A la discusión climática se suma el petróleo caro, la crisis de los alimentos y el quiebre crediticio: problemas que tienen sus raíces más allá de las ocho superpotencias mundiales o han alcanzado rápidamente sus límites.

De una forma u otra, subrayan cómo los supuestos objetivos del G8 se superponen y chocan cada vez más. El reclamo por un menor precio del combustible -y, por ende, el pedido a los principales productores de petróleo de incrementar la producción- se contradice con la eficiencia energética, reduciendo la dependencia del carbón y enfrentando el cambio climático, al igual que lo hace la campaña contra la proliferación nuclear.

Estos, entonces, son los desafíos globales que los líderes del G8 intentarán tratar, además de encontrar tiempo para medir la desnuclearización de Corea del Norte.

Entre tanto, el presidente Nicolas Sarkozy intenta recuperar la popularidad y la autoridad que lo impulsó hasta el gobierno. Bush, impopular en su país, está al final de su mandato. Fukuda probablemente no esté en el gobierno en 2009 y el futuro de Brown es igual de frágil.

Con o sin apoyo del electorado, los líderes se plantaron ayer con firmeza para condenar al presidente de Zimbabwe, Robert Mugabe.

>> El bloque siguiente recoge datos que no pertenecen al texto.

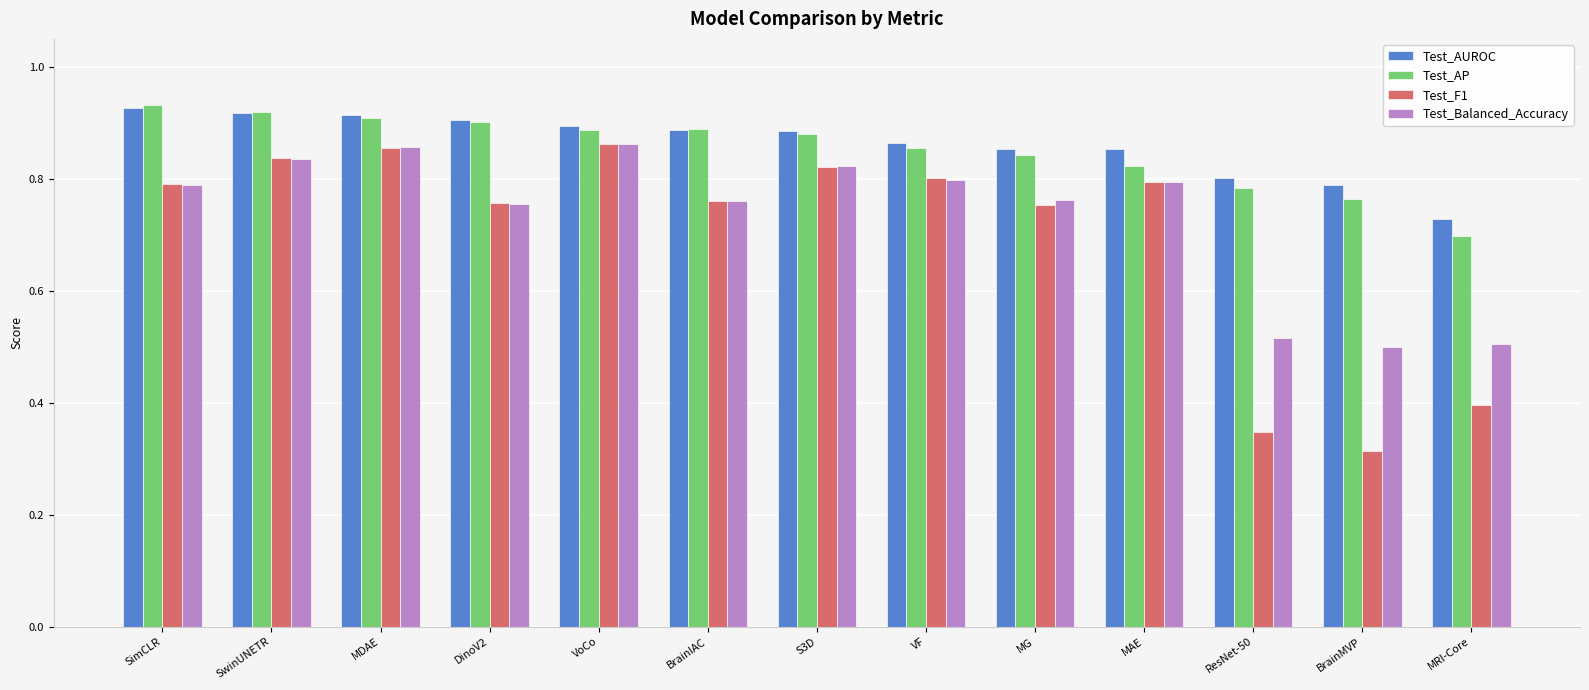

How many Test_Balanced_Accuracy values are between 0 and 1?

13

La situación en la nación africana, que el 27 de junio celebró unas elecciones fraudulentas, consumió buena parte de la sesión inaugural.

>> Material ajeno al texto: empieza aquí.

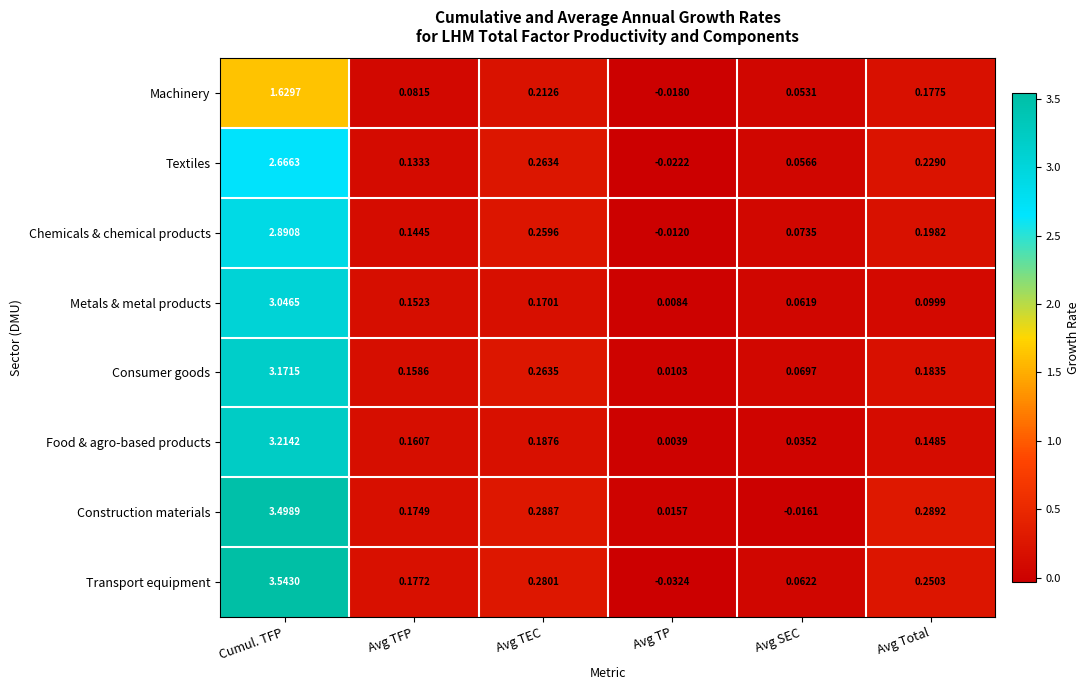

What is the total value across all series at Avg SEC?

0.4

El G8 se reunió con los líderes de Argelia, Etiopía, Ghana, Nigeria, Senegal, Sudáfrica y Tanzania, así como con el presidente de la Comisión de la Unión Africana (UA).

Bush, quien apoya las sanciones contra Zimbabwe instó a la comunidad internacional a unirse para idear sanciones contra Mugabe, acusado de ejercer violencia para ganar votos y del retiro de la oposición de la segunda vuelta.

El presidente de Tanzania, Jakaya Kikiwete, jefe de la UA dijo que los líderes del continente africano comparten las preocupaciones, pero muchos discrepan con Bush en el camino a seguir. La UA no ha respaldado la imposición de castigos.

Aun con esta abultada lista de temas a estudio, Bush señaló que la prioridad de la cumbre no es tanto planear nuevas iniciativas, sino cumplir las aceptadas en encuentros anteriores, especialmente las promesas de ayuda de salud para los países africanos y pobres. En tal sentido, enfatizó en la urgencia de dar ayuda a África, tema central de la cumbre de 2005.